The concerns expressed by Greater Manchester’s mayor, Andy Burnham, that the North will suffer if Britain cannot reach a deal with the EU, deserve to be heeded by the Government, coming as they do on the same day that two other organisations warn of the possible consequences of a so-called hard Brexit.
The ResPublica think-tank’s warning of a two-tier food system that leaves the less well-off forced to accept lower standards, and the Country Land and Business Association’s assertion that agriculture will suffer, both highlight potentially serious problems ahead.
Neither of these organisations, nor Mr Burnham, are in the business of scaremongering.
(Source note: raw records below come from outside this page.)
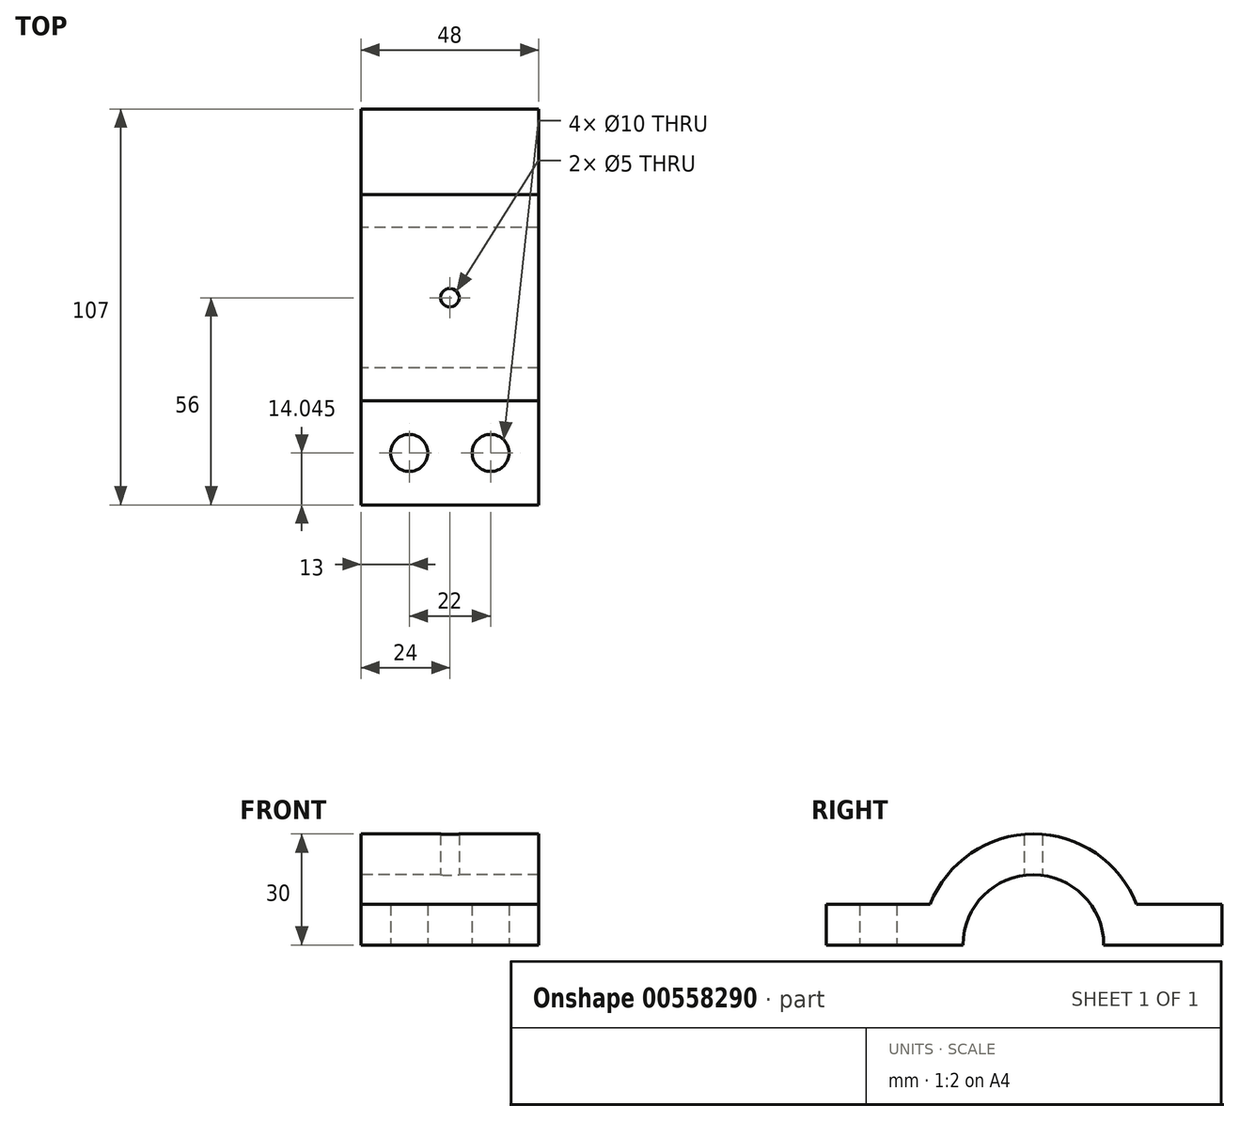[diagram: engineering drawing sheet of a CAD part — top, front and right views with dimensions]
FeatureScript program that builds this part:
annotation { "Feature Type Name" : "Feature", "Feature Type Description" : "" }
export const myFeature = defineFeature(function(context is Context, id is Id, definition is map)
    precondition{}
    {
        {
            var Q0;
            Q0=qCreatedBy(makeId("Right.planeOp"),FACE);
            var sketch = newSketch(context, id + "F0", { "sketchPlane" : qUnion([Q0])});
            skCircle(sketch, "E0", {"center": v(0, 0) * mm, "radius": 30 * mm});
            skCircle(sketch, "E1", {"center": v(0, 0) * mm, "radius": 19 * mm});
            skLineSegment(sketch, "E2.bottom", {"start": v(-56, 0) * mm, "end": v(51, 0) * mm});
            skLineSegment(sketch, "E2.top", {"start": v(-56, 11) * mm, "end": v(51, 11) * mm});
            skLineSegment(sketch, "E2.left", {"start": v(-56, 0) * mm, "end": v(-56, 11) * mm});
            skLineSegment(sketch, "E2.right", {"start": v(51, 0) * mm, "end": v(51, 11) * mm});
            skLineSegment(sketch, "E3.bottom", {"start": v(51, 11) * mm, "end": v(40, 11) * mm});
            skLineSegment(sketch, "E3.top", {"start": v(51, 41) * mm, "end": v(40, 41) * mm});
            skLineSegment(sketch, "E3.left", {"start": v(51, 11) * mm, "end": v(51, 41) * mm});
            skLineSegment(sketch, "E3.right", {"start": v(40, 11) * mm, "end": v(40, 41) * mm});
            skSolve(sketch);
        }
        {
            var Q0;
            {var subQ5=sQuery(id+"F0.wireOp",EDGE,"E2.left");Q0=makeQuery(id+"F0.imprint","IMPRINT",FACE,{"disambiguationData":[TD([[makeQuery(id+"F0.imprint","IMPRINT",EDGE,{"derivedFrom":subQ5}),-1.0]])]});}
            var Q1;
            {var subQ0=sQuery(id+"F0.wireOp",EDGE,"E2.top");var subQ1=sQuery(id+"F0.wireOp",EDGE,"E0");var subQ2=makeQuery(id+"F0.imprint","INTERSECT",VERTEX,{"disambiguationData":[OD(1.0)],"derivedFrom":[subQ1,subQ0]});Q1=makeQuery(id+"F0.imprint","IMPRINT",FACE,{"disambiguationData":[TD([[makeQuery(id+"F0.imprint","IMPRINT",EDGE,{"disambiguationData":[TD([[subQ2,-1.0]])],"derivedFrom":subQ1}),1.0]])]});}
            var Q2;
            {var subQ0=sQuery(id+"F0.wireOp",EDGE,"E2.top");var subQ1=sQuery(id+"F0.wireOp",EDGE,"E0");var subQ2=makeQuery(id+"F0.imprint","INTERSECT",VERTEX,{"disambiguationData":[OD(0.0)],"derivedFrom":[subQ1,subQ0]});Q2=makeQuery(id+"F0.imprint","IMPRINT",FACE,{"disambiguationData":[TD([[makeQuery(id+"F0.imprint","IMPRINT",EDGE,{"disambiguationData":[TD([[subQ2,-1.0]])],"derivedFrom":subQ1}),1.0]])]});}
            var Q3;
            {var subQ0=sQuery(id+"F0.wireOp",EDGE,"E2.top");var subQ1=sQuery(id+"F0.wireOp",EDGE,"E0");var subQ2=makeQuery(id+"F0.imprint","INTERSECT",VERTEX,{"disambiguationData":[OD(0.0)],"derivedFrom":[subQ1,subQ0]});Q3=makeQuery(id+"F0.imprint","IMPRINT",FACE,{"disambiguationData":[TD([[makeQuery(id+"F0.imprint","IMPRINT",EDGE,{"disambiguationData":[TD([[subQ2,1.0]])],"derivedFrom":subQ1}),1.0]])]});}
            var Q4;
            {var subQ0=sQuery(id+"F0.wireOp",EDGE,"E2.right");Q4=makeQuery(id+"F0.imprint","IMPRINT",FACE,{"disambiguationData":[TD([[makeQuery(id+"F0.imprint","IMPRINT",EDGE,{"derivedFrom":subQ0}),1.0]])]});}
            var Q5;
            Q5=makeQuery(id+"F0.imprint","IMPRINT",FACE,{"disambiguationData":[TD([[makeQuery(id+"F0.imprint","IMPRINT",EDGE,{"derivedFrom":sQuery(id+"F0.wireOp",EDGE,"E3.bottom")}),-1.0]])]});
            extrude(context, id + "F1", {"entities" : qUnion([Q0, Q1, Q2, Q3, Q4, Q5]), "depth" : 48 * mm, "offsetDistance" : 25 * mm, "symmetric" : true});
        }
        {
            var Q0;
            Q0=makeQuery(id+"F1.opExtrude","SWEPT_FACE",FACE,{"disambiguationData":[OSD([sQuery(id+"F0.wireOp",EDGE,"E2.right"),sQuery(id+"F0.wireOp",EDGE,"E3.left")])]});
            var sketch = newSketch(context, id + "F2", { "sketchPlane" : qUnion([Q0])});
            skLineSegment(sketch, "E4", {"start": v(0, 41) * mm, "end": v(0, 0) * mm, "construction": true});
            skCircle(sketch, "E5", {"center": v(0, 25) * mm, "radius": 6.5 * mm});
            skLineSegment(sketch, "E6", {"start": v(-6.5, 25) * mm, "end": v(-6.5, 41) * mm});
            skLineSegment(sketch, "E7", {"start": v(6.5, 25) * mm, "end": v(6.5, 41) * mm});
            skLineSegment(sketch, "E8", {"start": v(-6.5, 41) * mm, "end": v(6.5, 41) * mm});
            skSolve(sketch);
        }
        {
            var Q0;
            {var subQ0=sQuery(id+"F2.wireOp",EDGE,"E6");Q0=makeQuery(id+"F2.imprint","IMPRINT",FACE,{"disambiguationData":[TD([[makeQuery(id+"F2.imprint","IMPRINT",EDGE,{"derivedFrom":subQ0}),-1.0]])]});}
            var Q1;
            {var subQ0=sQuery(id+"F2.wireOp",EDGE,"E5");var subQ3=makeQuery(id+"F2.imprint","IMPRINT",VERTEX,{"derivedFrom":subQ0});Q1=makeQuery(id+"F2.imprint","IMPRINT",FACE,{"disambiguationData":[TD([[makeQuery(id+"F2.imprint","IMPRINT",EDGE,{"disambiguationData":[TD([[subQ3,1.0]])],"derivedFrom":subQ0}),1.0]])]});}
            extrude(context, id + "F3", {"entities" : qUnion([Q0, Q1]), "operationType" : NewBodyOperationType.REMOVE, "oppositeDirection" : true, "depth" : 35.8 * mm, "offsetDistance" : 25 * mm, "symmetric" : true});
        }
        {
            var Q0;
            Q0=qCreatedBy(makeId("Top.planeOp"),FACE);
            var sketch = newSketch(context, id + "F4", { "sketchPlane" : qUnion([Q0])});
            skLineSegment(sketch, "E9", {"start": v(-24.17, -41.96) * mm, "end": v(-23.83, -41.96) * mm, "construction": true});
            skLineSegment(sketch, "E10", {"start": v(-23.83, -41.96) * mm, "end": v(24.07, -41.96) * mm, "construction": true});
            skLineSegment(sketch, "E11", {"start": v(0, -56.1) * mm, "end": v(0, -28.03) * mm, "construction": true});
            skCircle(sketch, "E12", {"center": v(0, 0) * mm, "radius": 2.5 * mm});
            skCircle(sketch, "E13", {"center": v(-11, -41.96) * mm, "radius": 5 * mm});
            skCircle(sketch, "E14", {"center": v(11, -41.96) * mm, "radius": 5 * mm});
            skSolve(sketch);
        }
        {
            var Q0;
            Q0=makeQuery(id+"F4.imprint","IMPRINT",FACE,{"disambiguationData":[TD([[makeQuery(id+"F4.imprint","IMPRINT",EDGE,{"derivedFrom":sQuery(id+"F4.wireOp",EDGE,"E13")}),1.0]])]});
            var Q1;
            Q1=makeQuery(id+"F4.imprint","IMPRINT",FACE,{"disambiguationData":[TD([[makeQuery(id+"F4.imprint","IMPRINT",EDGE,{"derivedFrom":sQuery(id+"F4.wireOp",EDGE,"E14")}),1.0]])]});
            var Q2;
            Q2=makeQuery(id+"F4.imprint","IMPRINT",FACE,{"disambiguationData":[TD([[makeQuery(id+"F4.imprint","IMPRINT",EDGE,{"derivedFrom":sQuery(id+"F4.wireOp",EDGE,"E12")}),1.0]])]});
            extrude(context, id + "F5", {"entities" : qUnion([Q0, Q1, Q2]), "operationType" : NewBodyOperationType.REMOVE, "depth" : 102.4 * mm, "offsetDistance" : 25 * mm, "symmetric" : true});
        }
    });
Their warnings come in the context of similar concerns expressed by reputable and authoritative business organisations.
Economic difficulties as a result of Brexit must be avoided. The Government, mired as it is in factional infighting, is in serious difficulties over the eventual manner of Britain leaving the EU. The Prime Minister’s preferred option is struggling to command support within her own Cabinet, let alone the Parliamentary Conservative Party.
Yet a solution must be found, and a sensible, workable deal forged with the EU. Crashing out of Europe without such a deal will not benefit the economy, and is not in the interests of Britain’s people.
It is not acceptable that the less well-off in this region should be left struggling to meet food bills, or that farmers face threats to their industry. The deadline for Brexit looms ever closer, and political bluster must be put aside in favour of finding a deal that is best for Britain.